- _Task goal_:
Output consists of the line that contains "vfov_deg: 10.2" plus every later line of the material below, each one duplicated exactly.
◆ ◆ ◆ ◆ ◆
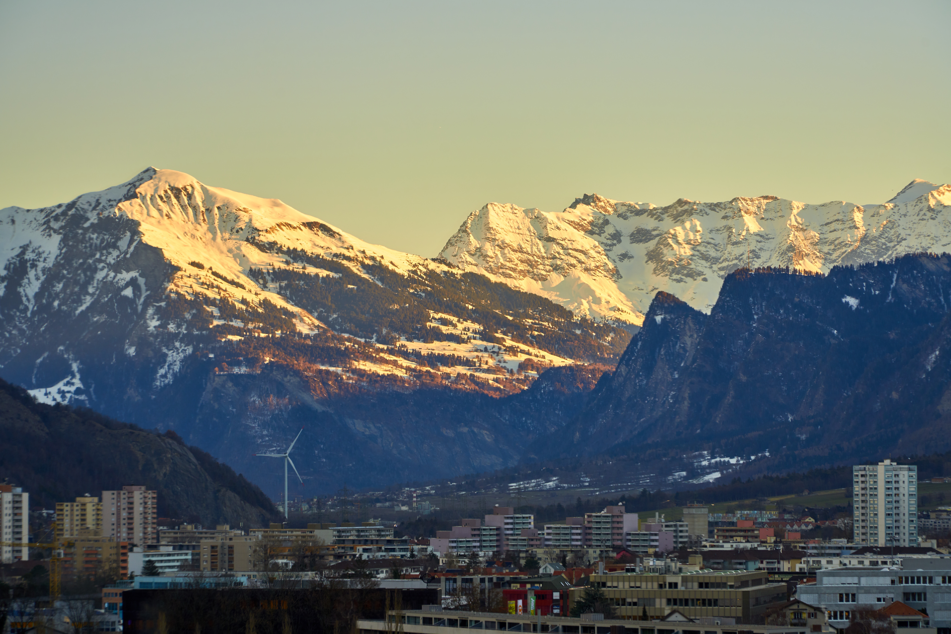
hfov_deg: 15.2
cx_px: 476
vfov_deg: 10.2
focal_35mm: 135
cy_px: 317
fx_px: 3567
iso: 320
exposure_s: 1/100
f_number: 8
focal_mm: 135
◆ ◆ ◆ ◆ ◆
- _Output for this exercise_:
vfov_deg: 10.2
focal_35mm: 135
cy_px: 317
fx_px: 3567
iso: 320
exposure_s: 1/100
f_number: 8
focal_mm: 135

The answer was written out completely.